Subsequently, if the current rate of climate change and greenhouse gas emissions continues unabated, the number of heat waves and the people they affect will grow both locally and regionally.
By 2050, researchers expect heat-related deaths to total between 3,000 and 5,000 nationwide, and temperatures in Maryland and the northeast are expected to increase an average of 4.5 degrees Fahrenheit to 10 degrees Fahrenheit, according to reports from the CDC and the 2014 National Climate Assessment.
But for regions with large agricultural industries, no-till farming offers a way for farmers to protect their crops and their communities from unbearable temperatures.
A 2011 federal report states that the Maryland agriculture industry utilizes 2.05 million acres or 32 percent of the state’s land. The industry is also the largest commercial trade in Maryland, with 13,000 farms and around 350,000 workers.
Despite the new ETH Zurich research, no-till farming presents obstacles that are keeping some from adopting the practice.

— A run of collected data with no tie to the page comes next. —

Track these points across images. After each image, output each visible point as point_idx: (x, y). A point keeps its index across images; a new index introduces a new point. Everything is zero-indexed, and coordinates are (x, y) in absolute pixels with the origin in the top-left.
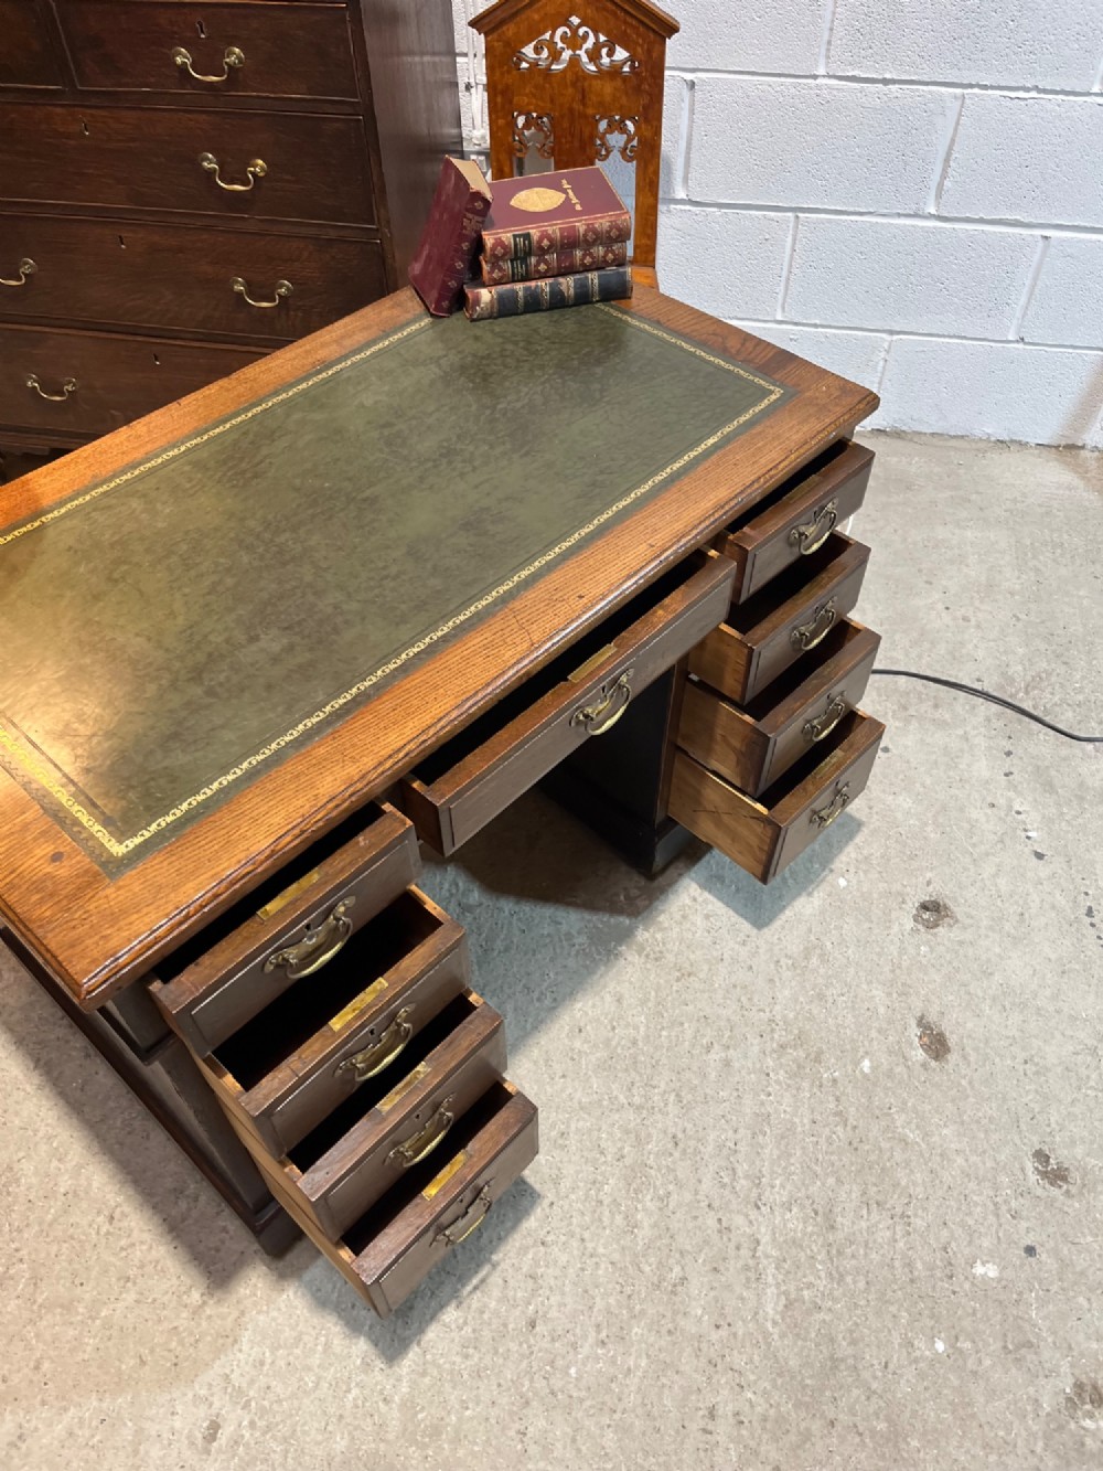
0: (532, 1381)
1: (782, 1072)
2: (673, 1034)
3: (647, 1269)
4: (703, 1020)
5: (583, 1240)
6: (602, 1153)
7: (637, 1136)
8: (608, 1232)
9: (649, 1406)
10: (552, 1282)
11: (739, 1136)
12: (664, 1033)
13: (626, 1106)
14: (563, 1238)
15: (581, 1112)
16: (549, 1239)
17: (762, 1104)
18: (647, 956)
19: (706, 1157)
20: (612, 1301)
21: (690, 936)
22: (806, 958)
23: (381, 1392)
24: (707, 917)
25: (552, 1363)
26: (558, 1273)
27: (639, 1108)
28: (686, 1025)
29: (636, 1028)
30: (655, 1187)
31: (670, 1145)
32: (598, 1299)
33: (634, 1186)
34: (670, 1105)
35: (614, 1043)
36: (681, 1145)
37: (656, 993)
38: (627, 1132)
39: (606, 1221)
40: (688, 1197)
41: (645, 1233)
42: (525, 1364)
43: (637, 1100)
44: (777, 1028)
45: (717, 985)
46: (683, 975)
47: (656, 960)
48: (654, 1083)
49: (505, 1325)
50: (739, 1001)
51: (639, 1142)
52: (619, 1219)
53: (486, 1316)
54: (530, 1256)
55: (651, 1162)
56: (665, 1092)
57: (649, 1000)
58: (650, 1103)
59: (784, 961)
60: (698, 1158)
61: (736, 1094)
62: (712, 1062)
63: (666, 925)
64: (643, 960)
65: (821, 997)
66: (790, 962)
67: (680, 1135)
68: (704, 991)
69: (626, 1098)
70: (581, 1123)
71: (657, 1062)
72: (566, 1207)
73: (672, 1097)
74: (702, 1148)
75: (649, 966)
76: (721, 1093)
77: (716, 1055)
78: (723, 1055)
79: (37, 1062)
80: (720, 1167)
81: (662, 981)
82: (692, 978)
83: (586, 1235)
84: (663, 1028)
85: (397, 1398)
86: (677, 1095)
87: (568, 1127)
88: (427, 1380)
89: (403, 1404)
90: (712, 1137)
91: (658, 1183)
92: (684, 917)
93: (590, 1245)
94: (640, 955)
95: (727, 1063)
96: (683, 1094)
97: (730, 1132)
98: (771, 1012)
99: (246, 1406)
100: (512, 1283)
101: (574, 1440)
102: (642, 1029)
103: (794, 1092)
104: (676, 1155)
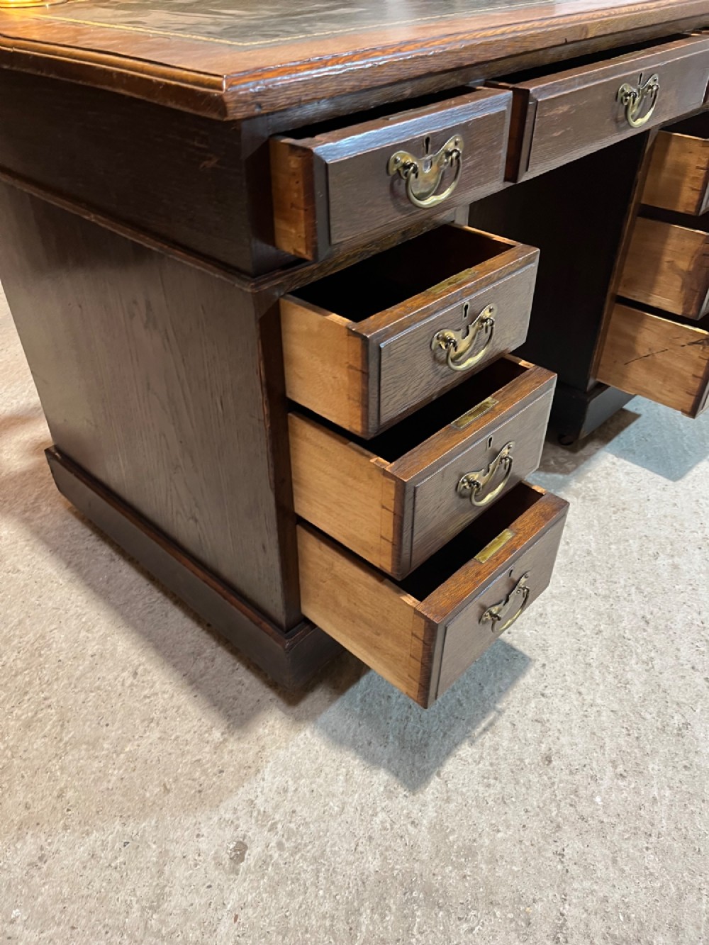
0: (558, 806)
2: (621, 547)
3: (648, 716)
4: (644, 538)
5: (580, 693)
6: (580, 628)
7: (609, 617)
8: (602, 687)
9: (684, 830)
10: (559, 726)
11: (703, 617)
12: (613, 547)
13: (593, 595)
14: (561, 692)
15: (554, 600)
16: (547, 692)
18: (584, 498)
19: (678, 632)
20: (621, 741)
21: (617, 485)
23: (408, 816)
24: (628, 474)
25: (576, 792)
26: (562, 718)
27: (606, 597)
28: (631, 541)
30: (637, 654)
31: (642, 623)
32: (607, 740)
33: (617, 653)
34: (633, 595)
35: (571, 552)
36: (652, 623)
37: (598, 520)
38: (601, 614)
39: (598, 678)
40: (672, 662)
41: (638, 689)
42: (548, 793)
43: (602, 592)
45: (649, 516)
46: (618, 510)
47: (592, 500)
48: (615, 580)
49: (522, 760)
50: (672, 525)
51: (612, 621)
52: (610, 678)
53: (501, 752)
54: (533, 705)
55: (627, 635)
56: (625, 586)
57: (593, 526)
58: (614, 594)
60: (671, 633)
61: (690, 588)
62: (661, 566)
63: (594, 479)
64: (580, 501)
67: (649, 617)
68: (640, 520)
69: (592, 590)
70: (556, 608)
71: (613, 566)
72: (558, 668)
73: (633, 589)
74: (673, 626)
75: (587, 504)
76: (677, 587)
77: (663, 561)
78: (670, 561)
79: (69, 564)
80: (693, 639)
81: (601, 514)
82: (626, 512)
83: (582, 690)
84: (611, 544)
85: (425, 822)
86: (637, 588)
87: (545, 610)
88: (452, 806)
89: (432, 827)
90: (679, 617)
91: (639, 651)
92: (608, 474)
93: (588, 698)
94: (578, 498)
95: (675, 567)
96: (643, 587)
97: (695, 615)
98: (703, 532)
99: (273, 828)
100: (519, 726)
101: (614, 861)
102: (593, 545)
104: (650, 630)
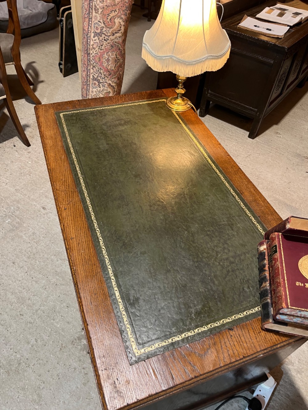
0: (5, 258)
1: (14, 358)
2: (48, 332)
3: (2, 291)
4: (45, 344)
5: (20, 281)
6: (34, 295)
7: (31, 306)
8: (17, 287)
10: (17, 270)
11: (9, 333)
12: (50, 330)
13: (40, 308)
14: (24, 277)
15: (47, 296)
16: (26, 274)
17: (10, 345)
18: (76, 340)
19: (11, 320)
20: (3, 281)
21: (72, 358)
22: (38, 395)
23: (27, 234)
24: (75, 369)
25: (4, 263)
26: (18, 272)
27: (37, 311)
28: (47, 338)
29: (57, 323)
30: (16, 303)
31: (22, 313)
32: (6, 278)
33: (20, 298)
34: (31, 319)
35: (58, 314)
36: (19, 316)
37: (63, 335)
38: (33, 304)
39: (19, 288)
40: (7, 310)
41: (9, 295)
42: (9, 258)
43: (39, 311)
44: (25, 366)
45: (52, 356)
46: (62, 347)
47: (73, 342)
48: (39, 318)
49: (18, 258)
50: (42, 360)
51: (29, 306)
52: (17, 291)
53: (23, 256)
54: (26, 269)
55: (22, 306)
56: (35, 320)
57: (62, 331)
58: (35, 314)
59: (43, 385)
60: (13, 318)
61: (19, 339)
62: (32, 339)
63: (81, 352)
64: (76, 337)
65: (23, 389)
66: (41, 388)
67: (22, 317)
68: (53, 350)
69: (42, 309)
70: (45, 294)
71: (44, 323)
72: (29, 281)
73: (32, 321)
74: (14, 321)
75: (72, 338)
76: (22, 335)
77: (33, 341)
78: (31, 343)
80: (6, 322)
81: (65, 339)
82: (59, 349)
83: (20, 282)
84: (51, 330)
86: (32, 323)
87: (46, 291)
88: (22, 241)
89: (22, 236)
90: (15, 325)
91: (16, 305)
92: (80, 360)
93: (17, 282)
94: (77, 337)
95: (28, 343)
96: (31, 325)
97: (11, 331)
98: (31, 368)
99: (44, 214)
100: (25, 263)
102: (55, 324)
103: (6, 358)
104: (18, 314)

The Organic Materials Review Institute (OMRI) is a nonprofit organization that independently critiques agricultural production, handling and processing. Currently, there are no reliable chemicals endorsed by the OMRI that fight broad leaf weed or grass growth, according to Dr. Gerald Brust, an IPM Vegetable specialist at the University of Maryland’s College of Agriculture and Natural Resources. As a result, tilling serves as a primary form of organic herbicide.
Obstacles aside, no-till farming is gaining traction. In fact, Davin stated that many farmers already use no-till field management for its array of fiscal and environmental advantages, such as reduction in soil erosion, water loss and energy expenditures.
With his latest research, Davin added that farmers could put ‘dampening the effect of heat waves’ on no-till farming’s list of benefits.